(Data extracted from a collection)

────

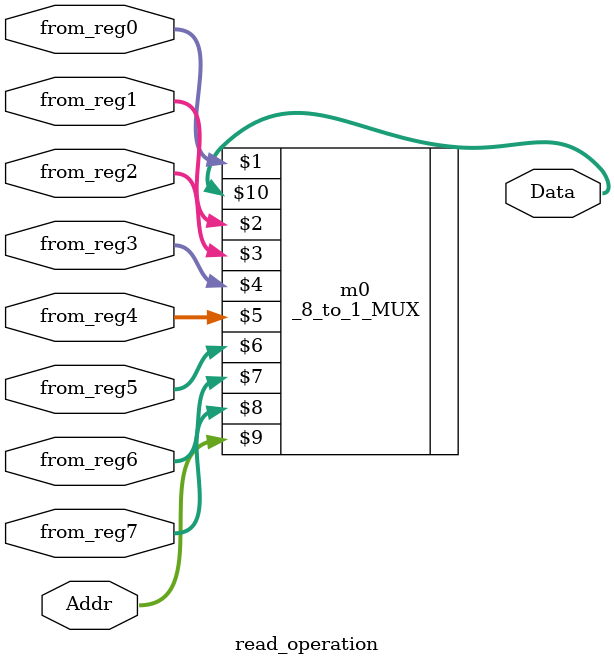
<source format=v>
module read_operation (Addr, Data, from_reg0, from_reg1, from_reg2, from_reg3, from_reg4, from_reg5, from_reg6, from_reg7);

	//input, output
	input [63:0] from_reg0, from_reg1, from_reg2, from_reg3, from_reg4, from_reg5, from_reg6, from_reg7;
	input [2:0] Addr;
	output [63:0] Data;

	//instance(using MUX)
	_8_to_1_MUX m0(from_reg0, from_reg1, from_reg2, from_reg3, from_reg4, from_reg5, from_reg6, from_reg7, Addr, Data);
	
endmodule

</source>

────

◆ YOUR ASSIGNMENT
Please print the records above once more, word for word, omitting all pictures.

◆ EXERCISE RESPONSE
<source format=v>
module read_operation (Addr, Data, from_reg0, from_reg1, from_reg2, from_reg3, from_reg4, from_reg5, from_reg6, from_reg7);

	//input, output
	input [63:0] from_reg0, from_reg1, from_reg2, from_reg3, from_reg4, from_reg5, from_reg6, from_reg7;
	input [2:0] Addr;
	output [63:0] Data;

	//instance(using MUX)
	_8_to_1_MUX m0(from_reg0, from_reg1, from_reg2, from_reg3, from_reg4, from_reg5, from_reg6, from_reg7, Addr, Data);
	
endmodule

</source>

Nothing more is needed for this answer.